I cared for a suicide patient recently.  Not an attempted suicide, a completed one.  She was efficient, effective and successful.  I pronounced her dead, filled out the appropriate forms, and went on with my shift.

While I found it tragic, and while I was moved by the sorrow of her family, I was not particularly moved.  What does that mean?

Day in and day out, emergency departments like mine are bombarded with patients coming in the door, or via ambulance, who say, ‘ I’m thinking about killing myself.’  We evaluate them, admit them, commit them, see them weeks later for the same thing and round and round it goes.  One becomes a little numb to the complaint, and to the almost hopeless cycle that our inadequate resources and dysfunctional populations produce.
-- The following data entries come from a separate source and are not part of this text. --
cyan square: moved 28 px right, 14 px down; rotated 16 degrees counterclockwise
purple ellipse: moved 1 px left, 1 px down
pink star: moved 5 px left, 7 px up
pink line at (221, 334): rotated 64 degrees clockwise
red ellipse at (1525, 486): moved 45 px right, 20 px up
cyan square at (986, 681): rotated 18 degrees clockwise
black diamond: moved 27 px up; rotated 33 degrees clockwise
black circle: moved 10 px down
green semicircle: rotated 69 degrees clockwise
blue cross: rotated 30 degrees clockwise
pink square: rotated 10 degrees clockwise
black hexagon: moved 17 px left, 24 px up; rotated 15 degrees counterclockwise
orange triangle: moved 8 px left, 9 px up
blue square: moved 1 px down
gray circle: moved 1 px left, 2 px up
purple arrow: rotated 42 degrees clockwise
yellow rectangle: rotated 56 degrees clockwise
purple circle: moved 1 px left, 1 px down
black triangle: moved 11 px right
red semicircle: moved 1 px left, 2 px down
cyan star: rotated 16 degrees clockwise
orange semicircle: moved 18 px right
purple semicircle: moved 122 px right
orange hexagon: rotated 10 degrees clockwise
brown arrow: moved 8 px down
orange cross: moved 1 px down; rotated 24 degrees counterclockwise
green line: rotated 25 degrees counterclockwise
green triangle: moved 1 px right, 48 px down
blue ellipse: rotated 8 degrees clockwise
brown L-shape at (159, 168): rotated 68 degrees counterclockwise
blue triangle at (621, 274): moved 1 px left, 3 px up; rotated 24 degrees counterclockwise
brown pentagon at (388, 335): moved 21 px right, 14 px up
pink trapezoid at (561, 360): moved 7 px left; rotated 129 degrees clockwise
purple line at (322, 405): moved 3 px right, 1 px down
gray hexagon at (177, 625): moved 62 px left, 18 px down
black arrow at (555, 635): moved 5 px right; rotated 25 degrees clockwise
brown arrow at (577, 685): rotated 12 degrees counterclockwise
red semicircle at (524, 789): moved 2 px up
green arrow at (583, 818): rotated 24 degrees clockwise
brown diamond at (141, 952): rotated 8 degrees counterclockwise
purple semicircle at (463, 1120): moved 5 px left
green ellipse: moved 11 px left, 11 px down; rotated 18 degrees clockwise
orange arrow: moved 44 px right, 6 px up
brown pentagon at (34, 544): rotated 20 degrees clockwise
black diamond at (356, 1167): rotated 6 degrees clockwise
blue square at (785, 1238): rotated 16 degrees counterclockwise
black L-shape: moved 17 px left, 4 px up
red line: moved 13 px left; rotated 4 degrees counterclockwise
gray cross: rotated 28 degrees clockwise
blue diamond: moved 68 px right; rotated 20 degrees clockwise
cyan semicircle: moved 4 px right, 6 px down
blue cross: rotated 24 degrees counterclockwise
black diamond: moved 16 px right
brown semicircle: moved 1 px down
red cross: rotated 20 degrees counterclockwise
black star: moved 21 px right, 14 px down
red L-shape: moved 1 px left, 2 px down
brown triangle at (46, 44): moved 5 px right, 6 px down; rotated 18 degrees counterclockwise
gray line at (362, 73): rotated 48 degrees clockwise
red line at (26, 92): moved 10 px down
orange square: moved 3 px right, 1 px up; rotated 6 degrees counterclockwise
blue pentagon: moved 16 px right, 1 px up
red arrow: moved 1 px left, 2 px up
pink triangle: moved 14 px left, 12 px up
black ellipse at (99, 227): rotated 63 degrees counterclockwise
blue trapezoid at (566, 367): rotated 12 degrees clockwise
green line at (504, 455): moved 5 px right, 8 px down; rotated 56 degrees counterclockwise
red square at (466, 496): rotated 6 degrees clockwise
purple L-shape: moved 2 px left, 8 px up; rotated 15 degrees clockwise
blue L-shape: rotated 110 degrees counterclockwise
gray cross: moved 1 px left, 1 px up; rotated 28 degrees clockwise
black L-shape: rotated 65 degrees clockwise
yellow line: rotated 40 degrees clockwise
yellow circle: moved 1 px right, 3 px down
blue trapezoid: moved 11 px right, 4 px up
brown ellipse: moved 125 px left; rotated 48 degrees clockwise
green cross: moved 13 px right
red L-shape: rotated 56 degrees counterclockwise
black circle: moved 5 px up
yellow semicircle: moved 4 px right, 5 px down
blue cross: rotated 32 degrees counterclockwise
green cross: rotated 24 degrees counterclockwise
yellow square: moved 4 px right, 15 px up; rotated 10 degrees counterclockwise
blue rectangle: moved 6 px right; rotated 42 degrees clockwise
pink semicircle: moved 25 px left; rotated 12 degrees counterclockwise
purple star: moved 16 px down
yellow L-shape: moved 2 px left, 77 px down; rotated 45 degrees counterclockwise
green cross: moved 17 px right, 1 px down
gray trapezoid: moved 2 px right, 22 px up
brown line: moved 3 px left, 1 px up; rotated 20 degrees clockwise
But a completed suicide?  Shouldn’t that leave me more wounded?

I suppose it could be that I’m broken myself.  Heartless, cold, or the insult of insults leveled at physicians, ‘burnt out.’

Or, it could be that now, at 47, mid-way through the practice of a difficult job, in a difficult setting, with years of tragedies stored in my mind, I am simply professional.  I have the right walls, the right ability to press on through terrible things.

I’ll choose b.  I’m sorry for the death.  But I am not overwhelmed by it.  If I were, could I continue to practice?  Could I continue to function in my daily life if every horror left me shaken?  Hardly.

I’ll say a prayer for the family.  And I’ll be thankful for my wife and children.

I am not unaffected by suicide.  But neither are my foundations shaken.